#### Exercise prompt
Quote the text lines of the entries below word for word, leaving out the pictures.
Provided records: Begin
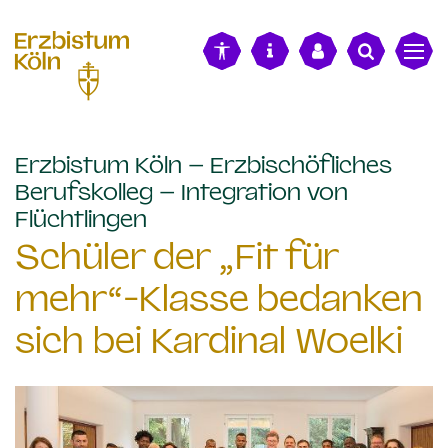
alt springen
Erzbistum Köln – Erzbischöfliches
Berufskolleg – Integration von
:
Flüchtlingen
Schüler der „Fit für
mehr“-Klasse bedanken
sich bei Kardinal Woelki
Provided records: End
#### Task response
alt springen
Erzbistum Köln – Erzbischöfliches
Berufskolleg – Integration von
:
Flüchtlingen
Schüler der „Fit für
mehr“-Klasse bedanken
sich bei Kardinal Woelki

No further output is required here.